# Start of Records provided

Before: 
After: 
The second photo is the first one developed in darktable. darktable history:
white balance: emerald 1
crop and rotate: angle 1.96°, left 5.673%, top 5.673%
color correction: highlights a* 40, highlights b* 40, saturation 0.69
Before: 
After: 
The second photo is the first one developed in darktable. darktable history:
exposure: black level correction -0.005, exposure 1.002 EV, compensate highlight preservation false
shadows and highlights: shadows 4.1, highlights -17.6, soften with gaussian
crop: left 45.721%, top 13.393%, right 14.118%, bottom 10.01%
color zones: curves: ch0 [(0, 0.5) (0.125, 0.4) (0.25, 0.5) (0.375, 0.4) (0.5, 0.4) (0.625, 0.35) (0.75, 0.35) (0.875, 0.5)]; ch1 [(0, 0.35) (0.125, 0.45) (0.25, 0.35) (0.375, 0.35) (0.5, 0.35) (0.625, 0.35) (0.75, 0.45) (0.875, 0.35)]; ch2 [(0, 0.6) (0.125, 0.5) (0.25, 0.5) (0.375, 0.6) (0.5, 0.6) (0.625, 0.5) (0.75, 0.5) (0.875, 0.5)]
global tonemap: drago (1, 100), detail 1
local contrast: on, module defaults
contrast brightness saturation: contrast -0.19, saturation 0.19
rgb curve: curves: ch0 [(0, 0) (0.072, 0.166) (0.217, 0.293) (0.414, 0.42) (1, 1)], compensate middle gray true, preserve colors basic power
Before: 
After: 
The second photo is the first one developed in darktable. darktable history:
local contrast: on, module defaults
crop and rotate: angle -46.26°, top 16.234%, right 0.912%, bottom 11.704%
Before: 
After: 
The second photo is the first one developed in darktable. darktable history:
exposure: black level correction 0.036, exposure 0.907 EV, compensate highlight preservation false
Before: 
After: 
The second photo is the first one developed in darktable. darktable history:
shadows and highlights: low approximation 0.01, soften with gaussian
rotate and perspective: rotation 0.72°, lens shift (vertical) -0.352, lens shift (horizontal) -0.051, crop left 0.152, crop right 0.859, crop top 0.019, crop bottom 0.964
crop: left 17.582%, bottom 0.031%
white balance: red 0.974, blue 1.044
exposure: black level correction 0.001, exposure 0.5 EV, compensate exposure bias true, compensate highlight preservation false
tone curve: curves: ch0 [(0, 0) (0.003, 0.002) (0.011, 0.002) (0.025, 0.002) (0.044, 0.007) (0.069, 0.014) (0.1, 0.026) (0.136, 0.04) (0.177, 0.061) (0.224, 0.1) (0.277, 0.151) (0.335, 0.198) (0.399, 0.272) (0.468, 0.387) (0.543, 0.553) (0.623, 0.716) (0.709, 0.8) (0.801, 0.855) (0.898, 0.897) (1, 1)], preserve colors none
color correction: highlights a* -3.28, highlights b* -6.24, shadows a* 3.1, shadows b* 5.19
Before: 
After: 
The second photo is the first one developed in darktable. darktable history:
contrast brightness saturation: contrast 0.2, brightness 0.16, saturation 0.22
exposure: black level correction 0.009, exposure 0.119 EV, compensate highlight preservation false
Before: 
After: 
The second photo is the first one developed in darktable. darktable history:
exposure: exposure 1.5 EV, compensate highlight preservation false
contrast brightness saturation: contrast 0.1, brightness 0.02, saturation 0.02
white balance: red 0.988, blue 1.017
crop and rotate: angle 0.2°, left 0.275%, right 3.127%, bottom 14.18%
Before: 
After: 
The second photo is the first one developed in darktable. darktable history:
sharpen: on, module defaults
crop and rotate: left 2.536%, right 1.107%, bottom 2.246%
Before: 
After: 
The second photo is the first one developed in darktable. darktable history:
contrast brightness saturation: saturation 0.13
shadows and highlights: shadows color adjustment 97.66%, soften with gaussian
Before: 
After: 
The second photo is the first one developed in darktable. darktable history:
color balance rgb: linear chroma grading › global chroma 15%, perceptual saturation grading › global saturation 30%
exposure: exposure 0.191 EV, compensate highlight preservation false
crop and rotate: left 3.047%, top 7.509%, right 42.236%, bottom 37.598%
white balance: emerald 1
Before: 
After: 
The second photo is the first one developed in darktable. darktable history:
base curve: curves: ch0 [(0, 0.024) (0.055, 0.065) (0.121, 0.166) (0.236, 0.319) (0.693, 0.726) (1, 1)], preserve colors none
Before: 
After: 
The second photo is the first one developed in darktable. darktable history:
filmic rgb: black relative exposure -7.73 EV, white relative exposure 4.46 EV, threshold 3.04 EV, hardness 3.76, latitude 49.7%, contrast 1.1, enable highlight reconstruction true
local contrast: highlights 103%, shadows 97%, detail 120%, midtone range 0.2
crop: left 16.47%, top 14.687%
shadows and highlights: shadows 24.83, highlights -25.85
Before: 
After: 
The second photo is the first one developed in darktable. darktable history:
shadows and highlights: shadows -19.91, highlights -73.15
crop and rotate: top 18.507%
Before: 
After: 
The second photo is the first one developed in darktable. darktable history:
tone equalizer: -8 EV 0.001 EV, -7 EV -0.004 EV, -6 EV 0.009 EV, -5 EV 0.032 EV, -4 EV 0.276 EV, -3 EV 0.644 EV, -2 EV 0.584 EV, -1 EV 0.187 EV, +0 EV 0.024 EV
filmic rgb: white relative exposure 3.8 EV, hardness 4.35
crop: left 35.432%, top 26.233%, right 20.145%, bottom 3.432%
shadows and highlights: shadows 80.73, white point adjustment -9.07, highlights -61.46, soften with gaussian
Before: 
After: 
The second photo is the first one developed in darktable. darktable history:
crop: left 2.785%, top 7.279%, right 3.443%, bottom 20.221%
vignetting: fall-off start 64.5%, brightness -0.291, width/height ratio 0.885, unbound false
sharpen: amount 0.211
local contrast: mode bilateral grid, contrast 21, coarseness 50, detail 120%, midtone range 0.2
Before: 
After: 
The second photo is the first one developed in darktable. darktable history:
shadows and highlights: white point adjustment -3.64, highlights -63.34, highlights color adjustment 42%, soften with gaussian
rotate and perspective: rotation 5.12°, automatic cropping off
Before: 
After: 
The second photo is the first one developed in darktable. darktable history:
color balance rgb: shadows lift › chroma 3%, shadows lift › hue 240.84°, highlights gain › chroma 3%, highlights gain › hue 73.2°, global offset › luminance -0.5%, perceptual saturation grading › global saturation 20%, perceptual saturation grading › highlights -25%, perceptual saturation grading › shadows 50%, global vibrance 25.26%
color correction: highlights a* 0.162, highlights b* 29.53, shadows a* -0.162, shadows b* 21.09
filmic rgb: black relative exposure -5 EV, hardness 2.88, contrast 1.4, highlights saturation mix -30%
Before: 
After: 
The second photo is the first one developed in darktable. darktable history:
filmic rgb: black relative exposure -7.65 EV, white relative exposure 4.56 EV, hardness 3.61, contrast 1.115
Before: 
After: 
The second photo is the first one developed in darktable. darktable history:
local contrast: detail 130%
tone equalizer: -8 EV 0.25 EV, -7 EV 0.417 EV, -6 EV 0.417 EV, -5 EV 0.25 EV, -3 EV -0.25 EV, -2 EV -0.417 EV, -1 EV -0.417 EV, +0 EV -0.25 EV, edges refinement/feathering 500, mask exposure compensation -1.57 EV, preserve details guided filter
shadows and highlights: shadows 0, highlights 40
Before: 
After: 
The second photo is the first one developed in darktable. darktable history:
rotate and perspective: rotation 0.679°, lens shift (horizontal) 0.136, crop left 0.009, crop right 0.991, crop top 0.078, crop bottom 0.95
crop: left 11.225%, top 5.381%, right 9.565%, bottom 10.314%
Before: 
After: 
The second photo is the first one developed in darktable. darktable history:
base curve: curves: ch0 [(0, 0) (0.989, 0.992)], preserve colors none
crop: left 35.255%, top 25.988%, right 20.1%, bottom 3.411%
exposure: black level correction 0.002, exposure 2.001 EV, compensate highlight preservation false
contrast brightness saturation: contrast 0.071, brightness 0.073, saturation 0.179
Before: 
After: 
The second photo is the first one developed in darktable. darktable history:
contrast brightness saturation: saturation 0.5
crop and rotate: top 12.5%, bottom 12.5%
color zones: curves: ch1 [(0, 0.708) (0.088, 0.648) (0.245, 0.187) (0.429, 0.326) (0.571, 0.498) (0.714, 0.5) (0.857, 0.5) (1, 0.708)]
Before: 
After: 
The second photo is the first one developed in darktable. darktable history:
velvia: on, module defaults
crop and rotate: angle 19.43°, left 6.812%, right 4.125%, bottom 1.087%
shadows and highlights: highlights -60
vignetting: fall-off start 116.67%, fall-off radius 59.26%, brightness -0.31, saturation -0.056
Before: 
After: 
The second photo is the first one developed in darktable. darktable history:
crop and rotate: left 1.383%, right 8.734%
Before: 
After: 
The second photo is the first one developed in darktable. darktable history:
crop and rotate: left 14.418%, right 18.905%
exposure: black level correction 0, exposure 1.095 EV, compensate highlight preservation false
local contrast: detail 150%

# End of Records provided

- What the exercise asks: Please retype the lines above, starting with the first one and ending with the line that contains "color correction: highlights a* 40, highlights", both included.

- Answer to this exercise:
Before: 
After: 
The second photo is the first one developed in darktable. darktable history:
white balance: emerald 1
crop and rotate: angle 1.96°, left 5.673%, top 5.673%
color correction: highlights a* 40, highlights b* 40, saturation 0.69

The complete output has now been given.